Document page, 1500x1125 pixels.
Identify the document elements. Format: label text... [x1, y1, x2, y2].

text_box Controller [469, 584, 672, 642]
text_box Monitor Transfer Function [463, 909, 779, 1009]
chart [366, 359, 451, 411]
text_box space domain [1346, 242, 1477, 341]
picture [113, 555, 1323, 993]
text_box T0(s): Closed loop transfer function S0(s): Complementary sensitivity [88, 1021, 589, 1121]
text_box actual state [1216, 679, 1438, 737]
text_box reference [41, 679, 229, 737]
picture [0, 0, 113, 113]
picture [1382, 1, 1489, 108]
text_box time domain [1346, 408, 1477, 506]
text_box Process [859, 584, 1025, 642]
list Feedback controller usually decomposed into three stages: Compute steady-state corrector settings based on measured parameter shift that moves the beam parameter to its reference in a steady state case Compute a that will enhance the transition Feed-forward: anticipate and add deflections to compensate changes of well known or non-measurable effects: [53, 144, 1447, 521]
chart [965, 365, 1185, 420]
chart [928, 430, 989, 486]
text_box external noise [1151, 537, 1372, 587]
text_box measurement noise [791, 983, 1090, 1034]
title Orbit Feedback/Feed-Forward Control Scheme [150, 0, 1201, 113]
____________
:: Instructions for the task ::
Rewrite the rows above, swapping every "reference" for "setpoint" and leaving everything else as it is.

:: Solution to this exercise ::
Document page, 1500x1125 pixels.
Identify the document elements. Format: label text... [x1, y1, x2, y2].

text_box Controller [469, 584, 672, 642]
text_box Monitor Transfer Function [463, 909, 779, 1009]
chart [366, 359, 451, 411]
text_box space domain [1346, 242, 1477, 341]
picture [113, 555, 1323, 993]
text_box T0(s): Closed loop transfer function S0(s): Complementary sensitivity [88, 1021, 589, 1121]
text_box actual state [1216, 679, 1438, 737]
text_box setpoint [41, 679, 229, 737]
picture [0, 0, 113, 113]
picture [1382, 1, 1489, 108]
text_box time domain [1346, 408, 1477, 506]
text_box Process [859, 584, 1025, 642]
list Feedback controller usually decomposed into three stages: Compute steady-state corrector settings based on measured parameter shift that moves the beam parameter to its setpoint in a steady state case Compute a that will enhance the transition Feed-forward: anticipate and add deflections to compensate changes of well known or non-measurable effects: [53, 144, 1447, 521]
chart [965, 365, 1185, 420]
chart [928, 430, 989, 486]
text_box external noise [1151, 537, 1372, 587]
text_box measurement noise [791, 983, 1090, 1034]
title Orbit Feedback/Feed-Forward Control Scheme [150, 0, 1201, 113]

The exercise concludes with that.